Deep Neural Networks (DNNs) have achieved significant success across various applications. However, the increasing number of parameters in state-of-the-art architectures presents challenges such as overfitting and high computational costs. Additionally, with the rising adoption of large language models (LLMs) and the growing demand for per-user or per-task model customization, parameter-efficient fine-tuning has become crucial. Consequently, the exploration of neural network efficiency has emerged as a vibrant and dynamic research area, focusing on optimizing model performance while minimizing resource usage.

This dissertation explores neural network efficiency in two directions: pruning and parameter-efficient fine-tuning. Three novel pruning algorithms—L0-ARM, NPN, and Dep-L0—are introduced. L0-ARM enhances L0-based pruning with the Augment-Reinforce-Merge gradient estimator, demonstrating superior performance in sparsifying networks. Building on L0-ARM, the Neural Plasticity Network (NPN) enables both network pruning and expansion within the same framework. To address the inconsistencies of L0-based methods on large-scale tasks, Dep-L0 introduces dependency-enabled L0 regularization, leveraging dependency modeling for binary gates.

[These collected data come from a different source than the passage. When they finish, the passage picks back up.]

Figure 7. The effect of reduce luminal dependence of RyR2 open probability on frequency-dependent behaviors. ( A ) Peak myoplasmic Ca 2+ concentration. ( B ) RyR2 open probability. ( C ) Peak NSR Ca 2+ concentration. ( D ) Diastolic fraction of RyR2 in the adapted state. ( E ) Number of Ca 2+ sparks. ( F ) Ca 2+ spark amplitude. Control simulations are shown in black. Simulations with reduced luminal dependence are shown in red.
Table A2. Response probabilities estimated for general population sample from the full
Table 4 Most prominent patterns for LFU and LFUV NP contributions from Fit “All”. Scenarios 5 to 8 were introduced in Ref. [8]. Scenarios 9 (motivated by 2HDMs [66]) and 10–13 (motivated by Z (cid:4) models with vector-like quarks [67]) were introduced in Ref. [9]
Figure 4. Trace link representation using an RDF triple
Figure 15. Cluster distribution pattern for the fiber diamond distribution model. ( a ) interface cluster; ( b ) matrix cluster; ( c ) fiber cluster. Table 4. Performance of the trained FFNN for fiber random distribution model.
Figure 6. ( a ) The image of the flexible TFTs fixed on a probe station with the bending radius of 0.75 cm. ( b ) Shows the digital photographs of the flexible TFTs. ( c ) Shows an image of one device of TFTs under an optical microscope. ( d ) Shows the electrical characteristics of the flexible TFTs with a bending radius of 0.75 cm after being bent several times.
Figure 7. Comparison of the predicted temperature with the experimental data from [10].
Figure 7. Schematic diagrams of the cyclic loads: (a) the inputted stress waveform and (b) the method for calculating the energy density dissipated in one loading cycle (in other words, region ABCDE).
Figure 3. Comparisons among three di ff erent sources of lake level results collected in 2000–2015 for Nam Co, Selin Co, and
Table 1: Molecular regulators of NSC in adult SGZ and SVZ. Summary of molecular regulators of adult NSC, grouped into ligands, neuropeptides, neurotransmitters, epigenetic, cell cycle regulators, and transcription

In the realm of parameter-efficient fine-tuning (PEFT), this dissertation introduces VB-LoRA, which implements a novel "divide-and-share" paradigm to address the limitations of low-rank decomposition across matrix dimensions, modules, and layers by globally sharing parameters through a vector bank. The proposed VB-LoRA method composites all low-rank matrices of LoRA from a shared vector bank using a differentiable top-k admixture module. This approach enables VB-LoRA to achieve extreme parameter efficiency while maintaining performance that is comparable to or better than state-of-the-art PEFT methods.